As well as his current passion for social activism, Avicii also teamed up with Swedish car manufacturer Volvo this year to create a global campaign titled ‘A New Beginning’. It was an apt title considering the DJ's tumultuous past, with the mini-movie soundtracked by Avicii’s updated version of Nina Simone classic, ‘Feeling Good’.
“I've been a big fan of Nina Simone, Etta James and that kind of sound for a very long time,” Avicii told Billboard.
“So when I found out that was the song that Volvo Cars wanted in the music video, I was really excited and happy to do something with it. I wanted to create something new, and at the same time stay true to the original.”
Whether he’s crafting No.1 hits, raising awareness for causes or staring wistfully into the distance perched on the bonnet of a Volvo, there’s little doubt Avicii is a dance music mainstay. Through his ups and downs, his production nous has remained consistently excellent — his latest effort ‘Stories’ proves just how resilient the Swedish producer really is.
“This is not irreversible at all. It was just kind of a wake-up call,” Avicii told In The Mix, when discussing his health issues. And with another excellent LP under his belt, let’s hope he’s finally banished his demons once and for all.

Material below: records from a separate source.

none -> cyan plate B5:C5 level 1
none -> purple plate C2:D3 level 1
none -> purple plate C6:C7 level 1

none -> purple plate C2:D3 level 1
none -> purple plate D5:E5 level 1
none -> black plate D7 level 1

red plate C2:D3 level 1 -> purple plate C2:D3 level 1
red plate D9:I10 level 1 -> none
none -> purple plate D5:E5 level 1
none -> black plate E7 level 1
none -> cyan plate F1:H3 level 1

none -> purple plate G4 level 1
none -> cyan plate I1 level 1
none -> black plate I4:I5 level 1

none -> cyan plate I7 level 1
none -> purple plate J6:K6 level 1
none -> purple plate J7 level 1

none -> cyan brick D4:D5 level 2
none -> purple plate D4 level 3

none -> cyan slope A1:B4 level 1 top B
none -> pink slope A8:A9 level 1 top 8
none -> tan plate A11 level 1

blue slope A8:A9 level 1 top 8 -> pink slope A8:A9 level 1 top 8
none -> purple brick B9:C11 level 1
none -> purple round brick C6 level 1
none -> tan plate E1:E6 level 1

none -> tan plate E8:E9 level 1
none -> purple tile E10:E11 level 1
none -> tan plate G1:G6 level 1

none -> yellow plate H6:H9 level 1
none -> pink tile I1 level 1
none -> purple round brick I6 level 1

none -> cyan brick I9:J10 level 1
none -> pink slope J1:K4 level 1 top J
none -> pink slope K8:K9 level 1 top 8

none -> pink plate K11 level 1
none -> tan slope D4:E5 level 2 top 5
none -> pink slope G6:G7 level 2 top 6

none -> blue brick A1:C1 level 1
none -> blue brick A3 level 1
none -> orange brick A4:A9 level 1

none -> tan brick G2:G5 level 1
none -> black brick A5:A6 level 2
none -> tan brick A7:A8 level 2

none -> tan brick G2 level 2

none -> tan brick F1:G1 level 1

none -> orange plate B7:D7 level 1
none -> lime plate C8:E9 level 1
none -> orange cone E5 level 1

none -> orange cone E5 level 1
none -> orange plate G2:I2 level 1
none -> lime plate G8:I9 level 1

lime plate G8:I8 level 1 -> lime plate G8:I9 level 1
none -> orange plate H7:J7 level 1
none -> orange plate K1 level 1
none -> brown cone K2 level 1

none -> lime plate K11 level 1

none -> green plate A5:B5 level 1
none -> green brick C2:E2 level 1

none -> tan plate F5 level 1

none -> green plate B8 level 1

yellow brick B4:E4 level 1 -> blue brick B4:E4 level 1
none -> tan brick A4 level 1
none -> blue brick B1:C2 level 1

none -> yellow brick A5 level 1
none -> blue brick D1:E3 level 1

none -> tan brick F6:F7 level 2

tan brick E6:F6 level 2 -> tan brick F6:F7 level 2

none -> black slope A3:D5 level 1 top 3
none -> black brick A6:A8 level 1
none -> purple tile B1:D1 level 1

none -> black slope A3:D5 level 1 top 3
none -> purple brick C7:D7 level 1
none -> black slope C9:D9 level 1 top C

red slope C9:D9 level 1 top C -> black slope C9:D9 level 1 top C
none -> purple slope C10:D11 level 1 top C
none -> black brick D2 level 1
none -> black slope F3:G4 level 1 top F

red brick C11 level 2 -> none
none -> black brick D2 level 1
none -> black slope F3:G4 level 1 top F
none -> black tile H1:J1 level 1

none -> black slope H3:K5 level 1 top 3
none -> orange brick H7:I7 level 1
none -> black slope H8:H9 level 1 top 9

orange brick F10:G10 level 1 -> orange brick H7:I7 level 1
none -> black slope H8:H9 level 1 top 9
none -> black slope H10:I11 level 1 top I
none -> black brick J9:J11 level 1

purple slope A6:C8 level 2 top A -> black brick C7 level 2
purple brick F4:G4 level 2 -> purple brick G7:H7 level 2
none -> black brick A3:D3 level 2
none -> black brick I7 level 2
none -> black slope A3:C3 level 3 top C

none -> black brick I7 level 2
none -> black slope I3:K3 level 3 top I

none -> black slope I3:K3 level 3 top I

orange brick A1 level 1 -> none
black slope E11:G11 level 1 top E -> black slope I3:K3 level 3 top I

“It was a very busy year,” Zatox tells DJ Mag, but from what we can see, that's a big understatement. The Italian hardstyle don — real name Gerardo Roschini — has been globetrotting throughout 2015, celebrating his debut long-player, New World Order, which dropped via Holland's Q-Dance imprint this time last year.
Taking the album tour to down under at Easter, Roschini (and partners in crime, Audiofreq, Toneshifterz and Kronos) brought his musical revolution to the likes of Sydney and Melbourne, before heading home to tear up more European festivals than you could shake a glowstick at.
Unsurprisingly, Roschini names his personal highlight as Qlimax — Q-Dance's long-running, annual extravaganza dedicated to the harder end of the electronic spectrum.
Not one to rest on his laurels, Roschini has been back in studio this year too. He not only dropped a host of collaborations as Zatox via his own Unite Records, but also returned to his Wild Motherfuckers project with Tatanka for the duo's first release since 2013, 'Knock You Down' — and, after hearing it ourselves, we might not be getting back up again.